Bright Green Gaijin Pants, Post 3-3

The bright green gaijin pants for which the blog was named

My first blog, titled Bright Green Gaijin Pants, was a chronicle of my time as an exchange student in Kushiro, Hokkaido, Japan. I’ve decided to repost its contents on this blog. For a full list of all these posts, check out the Bright Green Gaijin Pants category.

The first blog post of any real worth that I published from Japan was far larger than it had any right to be. It was actually several posts combined and posted at the same time because I didn’t have internet access when I first got to Japan. I will be reposting them seperately, as they were meant to be.

On to Kushiro

Originally published on October 16, 2005.

When the alarm went off, I reset it for 4:35. When it went off again, I reset it for 4:40. Then I got up. I did morning things, then went down to the lobby. Before checking out, I got on line and checked some Neopets stuff, as well as sending an e-mail to everyone to say, “Yo, I am alive.” It seemed like my contacts on gmail did not include someone, and it wasn’t until I got to the part about the hotel key card in writing this that I realized that for some reason, Zeal was totally not on there. Sorry, Zeal. m(_ _)m Did Gokuiroth tell you? :s

Anyway, I checked out in time to catch the 5:40 AM shuttle to the airport. No lateness again for me! Everything happened smoothly. The young woman at the ticketing counter seemed to be in training, but there was no slowdown of services. Even if there had been, I would have been fine with it. I usually am fine with new trainees, but even if I wasn’t, the service I had received the day before was so good that I’d have been patient anyway. At one point they informed me that there was a flight change charge. It didn’t surprise me, so I was like, *sigh* “Hai.” Then they told me the charge was 100 yen.

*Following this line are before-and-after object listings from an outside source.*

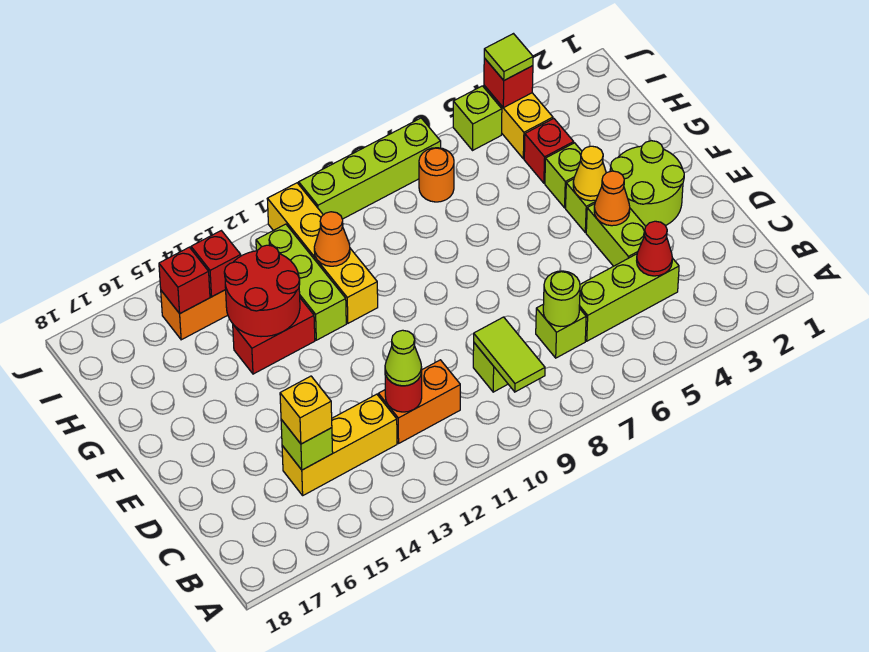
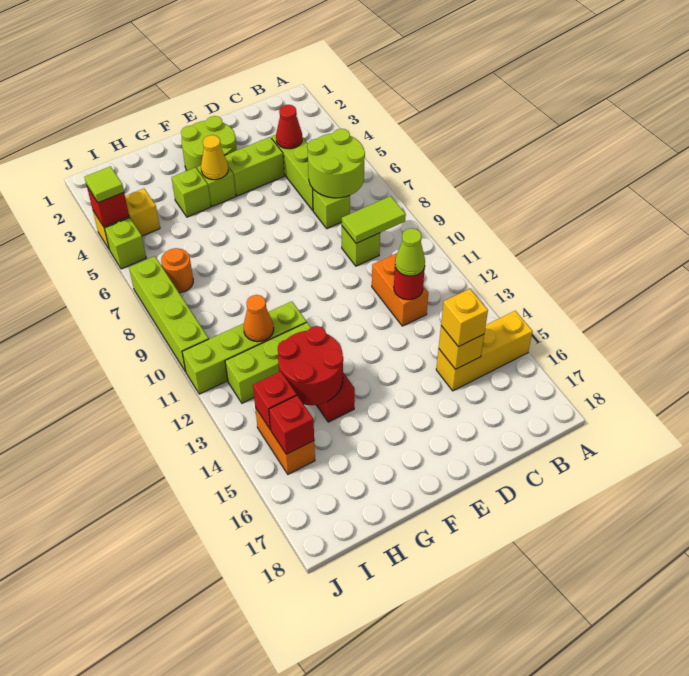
lime round brick C7 level 2 -> lime round brick B6:C7 level 2
yellow brick C13:C15 level 1 -> yellow brick A15:C15 level 1
lime brick C15 level 2 -> yellow brick C15 level 2
orange cone E4 level 2 -> none
yellow brick G11:J11 level 1 -> lime brick G11:J11 level 1
red brick H4 level 1 -> none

What do they charge you for stuff like that in America? I doubt it’s as low as like 90 cents. That’s a rough equivalent of how much I paid. Delight!

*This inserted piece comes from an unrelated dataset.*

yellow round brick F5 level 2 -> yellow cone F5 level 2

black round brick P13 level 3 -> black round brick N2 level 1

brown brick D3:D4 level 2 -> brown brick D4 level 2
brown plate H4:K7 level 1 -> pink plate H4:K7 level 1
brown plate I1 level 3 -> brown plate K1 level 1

So anyway, I got through that with a pink airline ticket and a Yokoso Japan! ticket envelope. I went straight to my gate — skipping food because I wasn’t all that hungry and I was damned if I was gonna miss this flight — and sat down. I was at the lower domestic gates. And very early.

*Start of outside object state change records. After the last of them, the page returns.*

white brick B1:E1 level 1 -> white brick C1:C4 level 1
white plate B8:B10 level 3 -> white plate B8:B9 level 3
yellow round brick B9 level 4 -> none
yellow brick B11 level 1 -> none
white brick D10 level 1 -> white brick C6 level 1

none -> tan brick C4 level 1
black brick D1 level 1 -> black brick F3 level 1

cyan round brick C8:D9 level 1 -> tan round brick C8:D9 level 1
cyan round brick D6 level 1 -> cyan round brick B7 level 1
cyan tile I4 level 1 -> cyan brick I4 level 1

While waiting for boarding time, I took this picture of a TV that was playing ads for those who waited. In retrospect, I wish the picture I had gotten was of the segment boldly labeled “Space Station TV”, but by the time it came around again I was heavily enmeshed in starting this blog post in notepad.

Airport entertainment - a TV
Gate, gate, gate, television!

The Japanese domestic boarding seems both less organized and more efficient to me than its American counterpart. See the picture below for how close the “gates” are to one another.

Japanese domestic airline gates
They remind me of the concession stands at a movie theater.

This is, indeed, where boarding passes were collected. But they didn’t start taking people until 15 minutes before the plane’s scheduled departure. When I got through the gate, I got onto another Friendly Airport Limousine. The bus left for the plane 10 minutes before the scheduled departure, completely full of people.

Friendly Airport Limousine (bus)
Couldn’t be friendlier if it waved. Hello!

That took us straight to the plane, a trip of about 2 minutes. There were two doors open on the plane, and thus, two staircases. Somehow, a plane big enough to have three seat sections filled up with everyone stashing their bags with plenty of time to leave on schedule 8 minutes later. None of this, “Now boarding section 3,” crap. Just pure, unadulterated, “All aboard!”

It was a short plane trip, 1 hour and 20 minutes. I’m pretty sure the seats on that Japanese plane were wider than the seats on its American counterparts, since my hips didn’t feel squished for once. No leg room, but it’s Japan, so I expected that. Got work on the blog post in up to… some point. I was gonna remember exactly where so I could tell you, but I’ve forgotten.